** Begin INFORMATION SHOWN **
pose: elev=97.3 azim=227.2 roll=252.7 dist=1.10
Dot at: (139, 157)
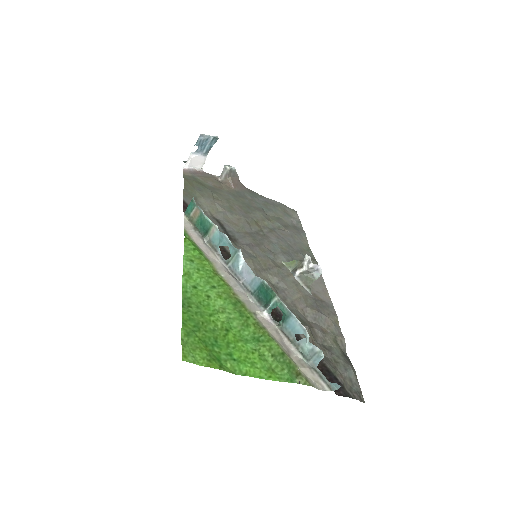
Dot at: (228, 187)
** End INFORMATION SHOWN **
** Begin INFORMATION SHOWN **
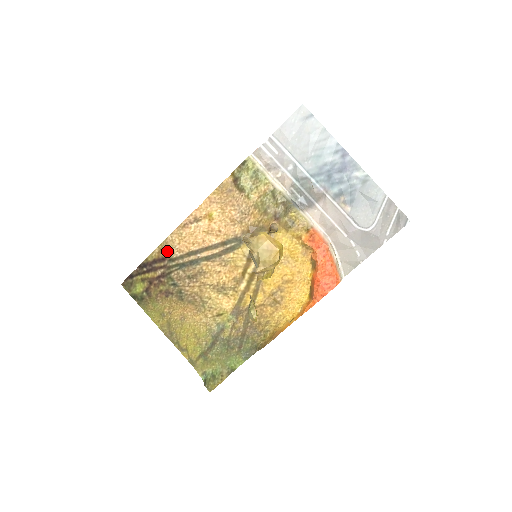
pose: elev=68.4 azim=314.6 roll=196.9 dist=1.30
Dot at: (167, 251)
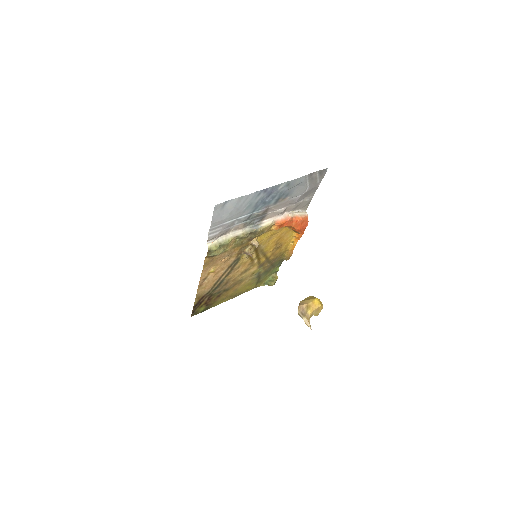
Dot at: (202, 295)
** End INFORMATION SHOWN **
**PROBLEM STATEMENT**
Set down everything in the records from the line containing "pose: elev=97.3 azim=227.2" down to the line containing "Dot at: (228, 187)", both lines included, with each line unchanged and the pictures omitted.

**SOLUTION TO THE PROBLEM**
pose: elev=97.3 azim=227.2 roll=252.7 dist=1.10
Dot at: (139, 157)
Dot at: (228, 187)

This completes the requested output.